HTC vient d’être reconnu par l’ITC comme ayant violé deux brevets d’Apple. Le taïwanais a fait appel, mais derrière ce procès c’est Google et Android qui sont attaqués.

En mars 2010, Apple a décidé de poursuivre HTC pour 20 violations de brevets. Ils concernent à la fois le système d’exploitation, mais aussi l’interface utilisateur alias Sense : « déverrouiller l’appareil en faisant des gestes sur une image », « système d’exploitation orienté objet », « système multitâche orienté objet », « réduction de la consommation électrique selon les conditions », etc… Même si la couche de HTC redéfinie certains éléments du système, la base du système est très proche (quelques modifications sur le noyau – kernel). A l’époque les terminaux visés étaient notamment le Nexus One, le Dream / G1, le Hero et d’autres modèles non disponibles en Europe.

L’International Trade Commission (ITC) a rendu son verdict vendredi dernier et HTC a été reconnu coupable, car violant deux brevets d’Apple. Il s’agit du  6.946.647 : « système et méthode pour traiter du contenu multimédia généré par ordinateur » et du 6.343.263 : « adaptation en temps-réel des actions proposées à l’utilisateur en fonction des données affichées dans un document (traitement d’informations) ».

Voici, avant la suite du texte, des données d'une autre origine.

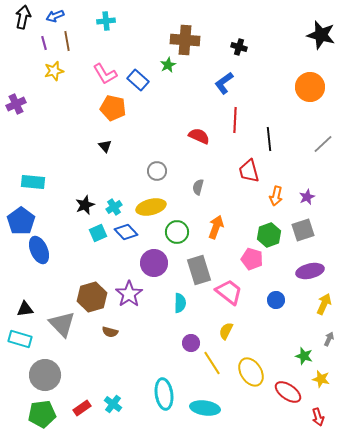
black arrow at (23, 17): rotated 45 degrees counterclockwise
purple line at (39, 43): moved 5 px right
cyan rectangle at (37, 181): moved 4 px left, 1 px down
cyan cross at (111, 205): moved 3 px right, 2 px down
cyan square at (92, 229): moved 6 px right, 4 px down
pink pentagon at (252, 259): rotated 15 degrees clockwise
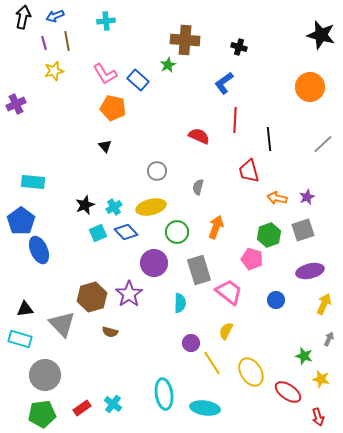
orange arrow at (276, 196): moved 1 px right, 2 px down; rotated 90 degrees clockwise
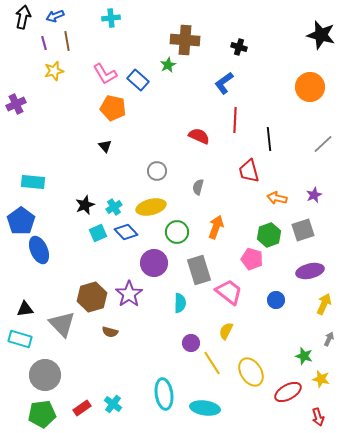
cyan cross at (106, 21): moved 5 px right, 3 px up
purple star at (307, 197): moved 7 px right, 2 px up
red ellipse at (288, 392): rotated 64 degrees counterclockwise
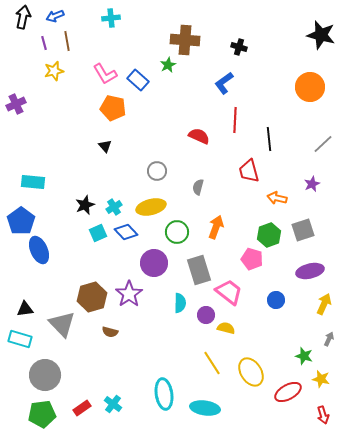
purple star at (314, 195): moved 2 px left, 11 px up
yellow semicircle at (226, 331): moved 3 px up; rotated 78 degrees clockwise
purple circle at (191, 343): moved 15 px right, 28 px up
red arrow at (318, 417): moved 5 px right, 2 px up
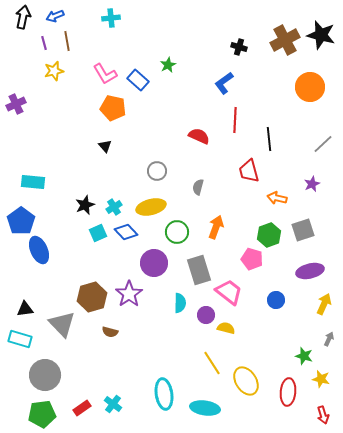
brown cross at (185, 40): moved 100 px right; rotated 32 degrees counterclockwise
yellow ellipse at (251, 372): moved 5 px left, 9 px down
red ellipse at (288, 392): rotated 56 degrees counterclockwise
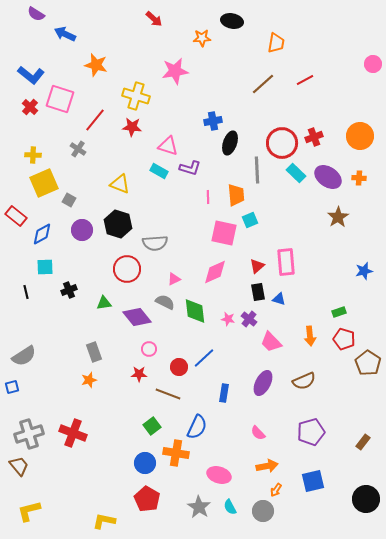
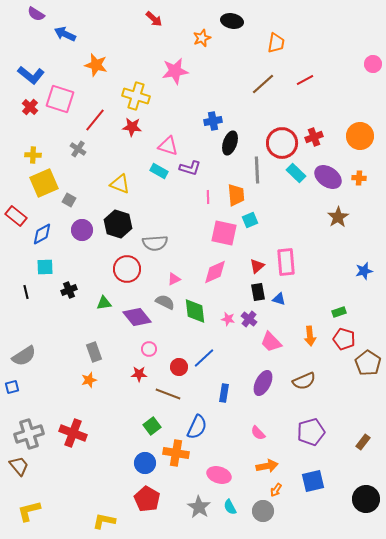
orange star at (202, 38): rotated 18 degrees counterclockwise
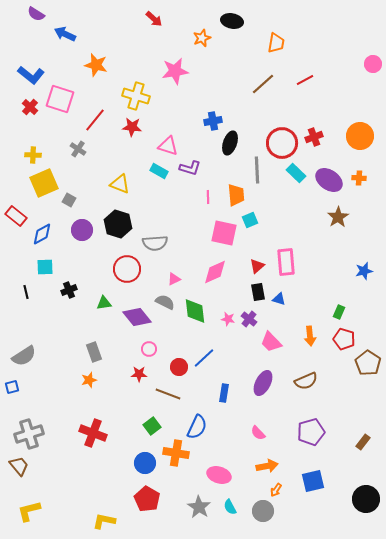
purple ellipse at (328, 177): moved 1 px right, 3 px down
green rectangle at (339, 312): rotated 48 degrees counterclockwise
brown semicircle at (304, 381): moved 2 px right
red cross at (73, 433): moved 20 px right
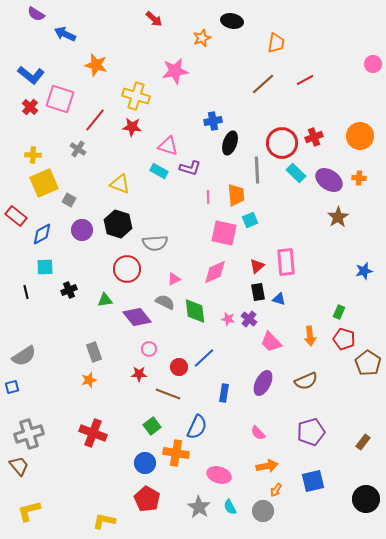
green triangle at (104, 303): moved 1 px right, 3 px up
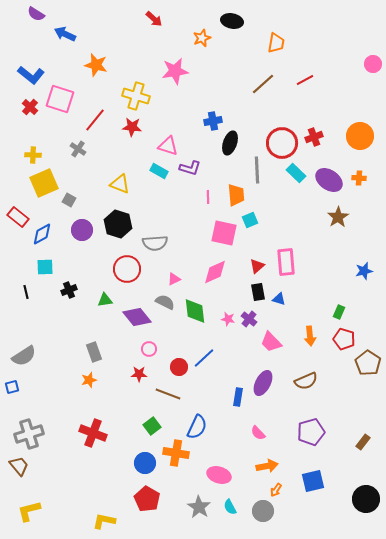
red rectangle at (16, 216): moved 2 px right, 1 px down
blue rectangle at (224, 393): moved 14 px right, 4 px down
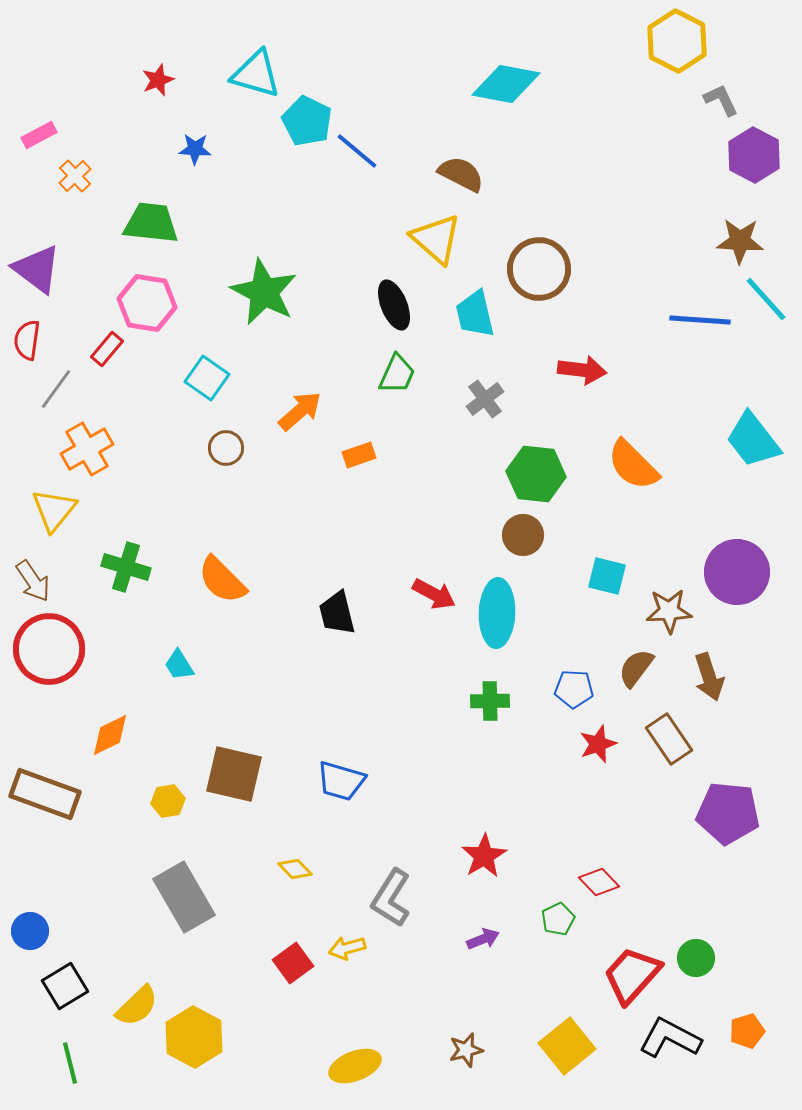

L’ITC recommencera son analyse au mois de décembre, car HTC a immédiatement indiqué qu’il faisait appel de cette décision :

« Nous allons combattre vigoureusement les deux brevets restant en interjetant appel devant les commissaires de l’ITC qui prendront leur décision définitive« 

Ces deux brevets sont généralistes et concernent le système d’exploitation. C’est donc Google qui est ici dans le viseur. Si Apple a réussi à obtenir gain de cause face à ce constructeur, on peut aisément penser qu’il pourrait faire de même avec d’autres concurrents : Acer, Motorola, Samsung, Sony Ericsson… Mais devant la généralité du contenu, on peut même penser qu’une généralisation à des systèmes concurrents (Windows Phone 7, Meego, Symbian…) pourrait être envisagée.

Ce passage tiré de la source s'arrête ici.